To ensure staining dependability, they offer a multiscale technique that combines three separate loss functions. The researchers analyzed the created images by applying quantitative fidelity criteria, expert pathology evaluation, and visual Turing assessments before determining their therapeutic significance by estimating clinical outcomes. They compared the VirtualMultiplexer to four cutting-edge unpaired S2S translation algorithms and used the Fréchet inception distance (FID) to evaluate the quality of AI-generated pictures.
The researchers encoded genuine H&E, real IHC, or virtual IHC pictures as tissue-graph representations and then used a graph transformer (GT) to transfer the representations to downstream class labels.
The researchers used the obtained stainings in the European Multicenter Prostate Cancer Clinical and Translational Research (EMPaCT) dataset to predict patient survival and disease progression. They tested the model's ability to generalize data using the prostate cancer grade assessment (PANDA) and SICAP datasets, which included H&E-stained biopsies and associated Gleason scores. They applied the EMPaCT-pre-trained VirtualMultiplexer to a pancreatic ductal adenocarcinoma cohort (PDAC) TMA and generated virtual IHC images for CD44, CD146, and p53, as well as colorectal and breast cancer H&E-stained whole-slide images (WSIs) from The Cancer Genome Atlas.
Results
VirtualMultiplexer identified physiologically meaningful staining patterns at different tissue scales without needing sequential tissue slices, picture registration, or lengthy expert annotation. It generates nearly multiplexed imaging datasets with excellent staining quality that are indistinguishable from actual ones in a timely, robust, and exact manner. Researchers effectively translated the model across tissue sizes and patient cohorts, indicating its ability to transfer between tissue types.
VirtualMultiplexer created virtual IHC pictures that retained the tissue shape and staining patterns of the original H&E image. The model had the lowest value for FID across all antibody markers (mean, 29), consistently less than CycleGAN, AI-FFPE CUT, and CUT with kernel instance normalization (KIN). In the Turing test, the model had 52% sensitivity and 54% specificity for antibody markers. On average, 71% of virtual pictures had acceptable staining quality, compared to 78% for genuine images.

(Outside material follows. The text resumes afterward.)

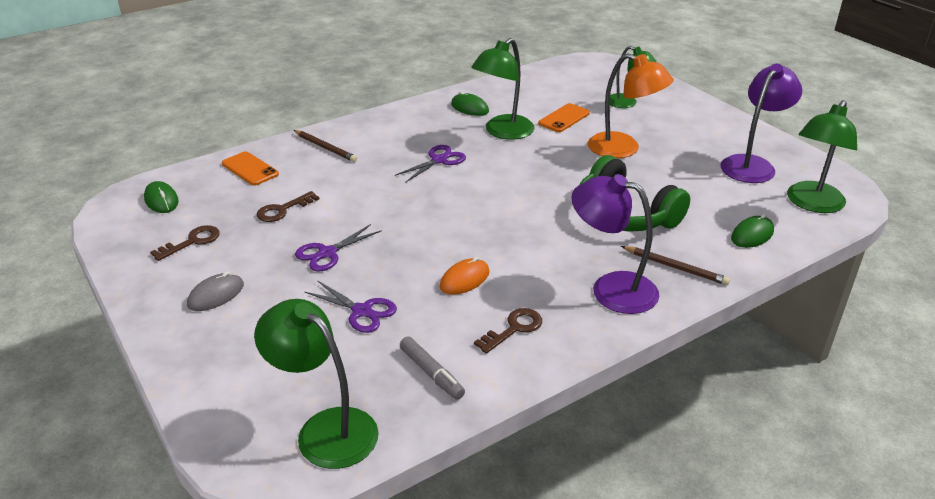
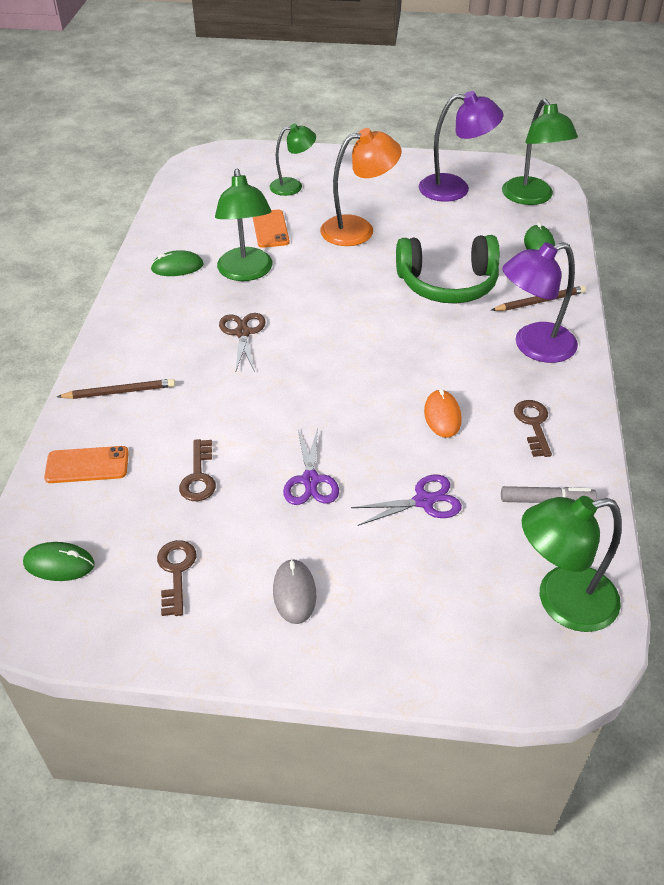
camera: 50 degrees left, 10 degrees up
purple scissors [395,145,466,182] -> brown scissors [219,313,266,372]
purple lamp [721,64,803,183] -> purple lamp turned 105 degrees clockwise [419,91,504,202]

VirtualMultiplexer has restrictions, such as a raised backdrop and more pronounced tiling artifacts near the core boundary. It also does not adequately stain CD146+ vascular structures or glandular NKX3.1+ cells invading peri-glandular stroma. Despite these difficulties, the produced pictures allowed for training early fusion GT models, which improved clinical endpoint prediction in both the out-of-distribution prostate cancer and PDAC tumor, node, and metastasis (TNM) cohorts.
Conclusion
The study showed that VirtualMultiplexer improves clinical prediction in histopathology processes and cancer biology by generating high-quality, realistic multiplexed IHC pictures. The findings highlight the therapeutic use of AI-assisted multiplexed tumor imaging. VirtualMultiplexer is suitable for data inpainting, sample imputation, and pre-histopathological experimental design. Future studies should evaluate the approach in real-world contexts.